> Passage given
%%
Anwim's existing backlog provides revenue visibility, but most transmission EPC contracts include price escalators tied to material and labor indices rather than fixed fees. If copper prices spike or skilled labor costs accelerate faster than contract adjustments allow, margins compress. The company's EBITDA margin has ranged between 11% and 14% over the past three years—healthy for a construction business, but vulnerable to input cost volatility.

The Competitive Landscape Is Getting Crowded

Anwim operates in a sector dominated by a handful of large players. Quanta Services, the publicly traded industry leader, generated $22 billion in revenue in 2025 and has been aggressively acquiring smaller transmission contractors. MYR Group, Pike Electric, and PAR Electrical Contractors also compete for the same utility contracts, often through competitive bidding processes where price discipline is inconsistent.

Scale matters in this business. Larger contractors can absorb project delays, carry more working capital, and negotiate better pricing with suppliers. Anwim ranks somewhere in the middle tier—big enough to handle complex projects, but not big enough to dictate terms the way Quanta can. That makes growth through acquisition likely. Stonepeak and Energy Equation's playbook almost certainly includes a buy-and-build strategy, using Anwim as a platform to roll up smaller regional contractors.

The risk is that everyone else has the same idea. Private equity ownership of infrastructure contractors has surged over the past three years, with Blackstone, KKR, and EQT all acquiring transmission or distribution service companies. That's driven up acquisition multiples and increased competition for new contracts. Anwim's $1.6 billion valuation implies an enterprise value-to-EBITDA multiple of roughly 12x based on its reported 2025 EBITDA of $133 million—a premium to historical norms for construction services businesses.

Sellers typically get those multiples when buyers expect margin expansion or revenue acceleration. The sponsors are betting on both. Management has indicated plans to expand into adjacent markets, including utility-scale battery storage interconnections and electric vehicle charging infrastructure—both of which require similar transmission engineering expertise but carry higher margins due to less competitive bidding.

Labor Is the Unspoken Constraint

The transmission construction industry faces a structural labor shortage that no amount of capital can immediately solve. The average age of a journeyman lineman—the skilled worker who installs high-voltage transmission lines—is 48, and retirements are outpacing new apprenticeships by roughly 3-to-1 according to industry data. Training a qualified lineman takes four years, and safety regulations limit how quickly companies can scale crews.

Anwim has invested in training programs and partnerships with trade schools, but labor availability will likely constrain revenue growth more than capital or contract backlog. If demand for transmission work grows as quickly as projections suggest, wage inflation for skilled trades could eat into margins faster than contract escalators can offset. That's a risk the deal structure doesn't appear to fully price.

Regulatory and Permitting Wildcard

Transmission projects don't get built just because someone signed a contract. They require permits from state public utility commissions, environmental reviews, right-of-way easements across private and public land, and often local government approvals. The average timeline from project award to energization is five to seven years—and that's if everything goes smoothly.

Federal policy changes could accelerate this. The FERC Order 1920, finalized in 2024, requires regional transmission operators to conduct long-term planning for grid expansion and creates cost-allocation mechanisms that should make large interstate projects more financially viable. But implementation varies by region, and legal challenges from landowner groups have already delayed several high-profile lines.
%%
> Stored rows
%%
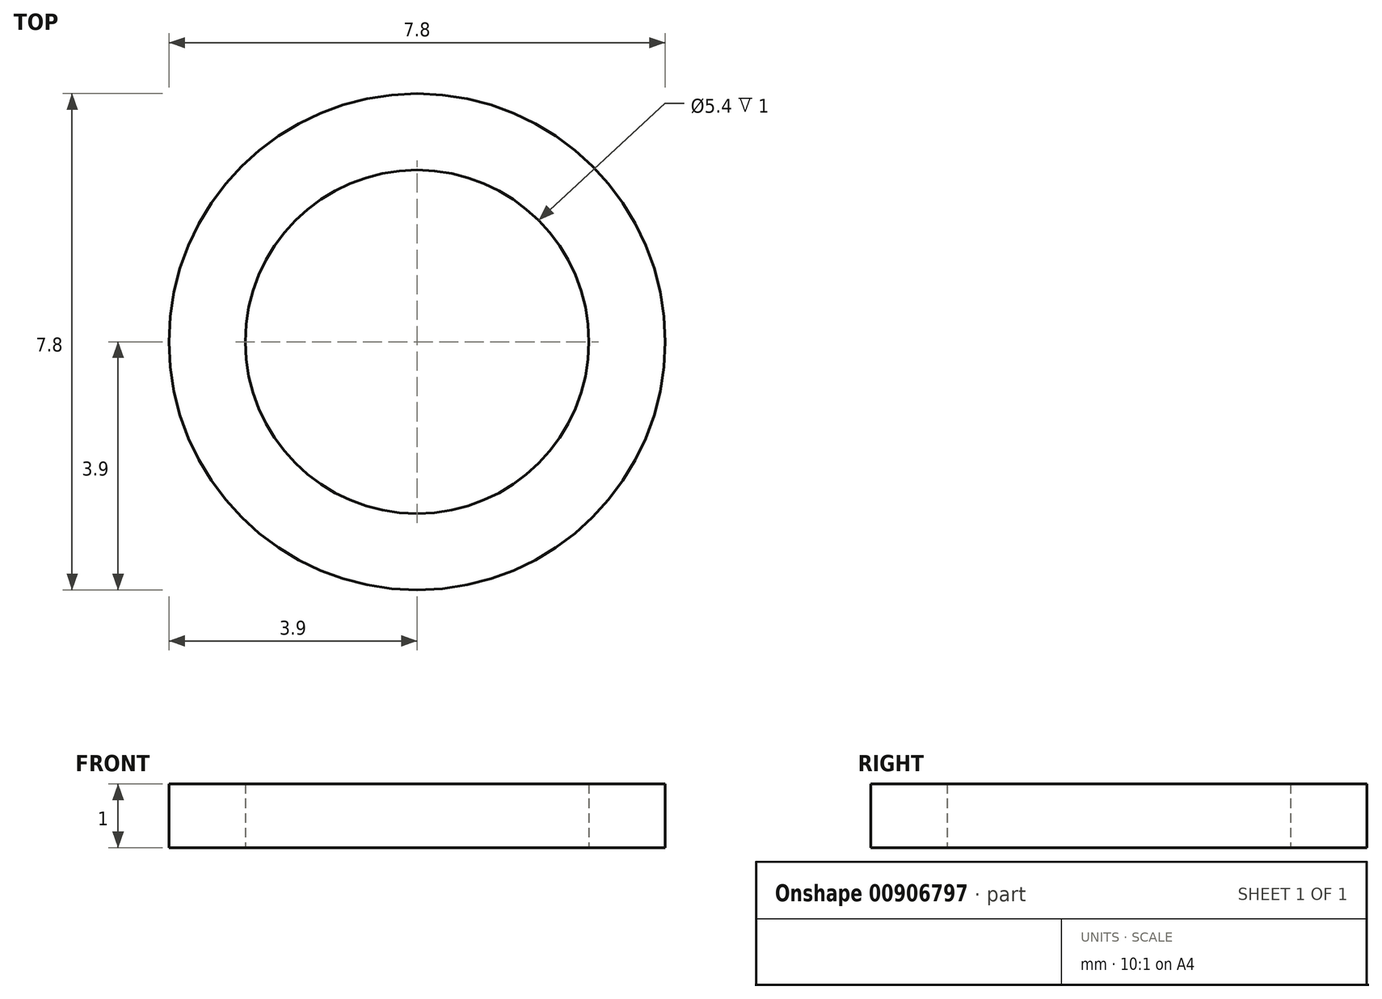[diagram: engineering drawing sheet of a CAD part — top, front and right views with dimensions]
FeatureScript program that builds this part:
annotation { "Feature Type Name" : "Feature", "Feature Type Description" : "" }
export const myFeature = defineFeature(function(context is Context, id is Id, definition is map)
    precondition{}
    {
        {
            var Q0;
            Q0=qCreatedBy(makeId("Top.planeOp"),FACE);
            var sketch = newSketch(context, id + "F0", { "sketchPlane" : qUnion([Q0])});
            skCircle(sketch, "E0", {"center": v(0, 0) * mm, "radius": 3.9 * mm});
            skCircle(sketch, "E1", {"center": v(0, 0) * mm, "radius": 2.7 * mm});
            skSolve(sketch);
        }
        {
            var Q0;
            Q0=makeQuery(id+"F0.imprint","IMPRINT",FACE,{"disambiguationData":[TD([[makeQuery(id+"F0.imprint","IMPRINT",EDGE,{"derivedFrom":sQuery(id+"F0.wireOp",EDGE,"E0")}),1.0]])]});
            extrude(context, id + "F1", {"entities" : qUnion([Q0]), "depth" : 1 * mm, "offsetDistance" : 25 * mm});
        }
    });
%%
> Jobs
**1.** Please reproduce everything in the Anwim article from "Transmission projects don't" down to "several high-profile lines.".
**2.** In the Anwim article, how long does training a qualified lineman take?
The data above comes from a separate source.

> Responses for each task
**1.**
Transmission projects don't get built just because someone signed a contract. They require permits from state public utility commissions, environmental reviews, right-of-way easements across private and public land, and often local government approvals. The average timeline from project award to energization is five to seven years—and that's if everything goes smoothly.

Federal policy changes could accelerate this. The FERC Order 1920, finalized in 2024, requires regional transmission operators to conduct long-term planning for grid expansion and creates cost-allocation mechanisms that should make large interstate projects more financially viable. But implementation varies by region, and legal challenges from landowner groups have already delayed several high-profile lines.

**2.** Four years.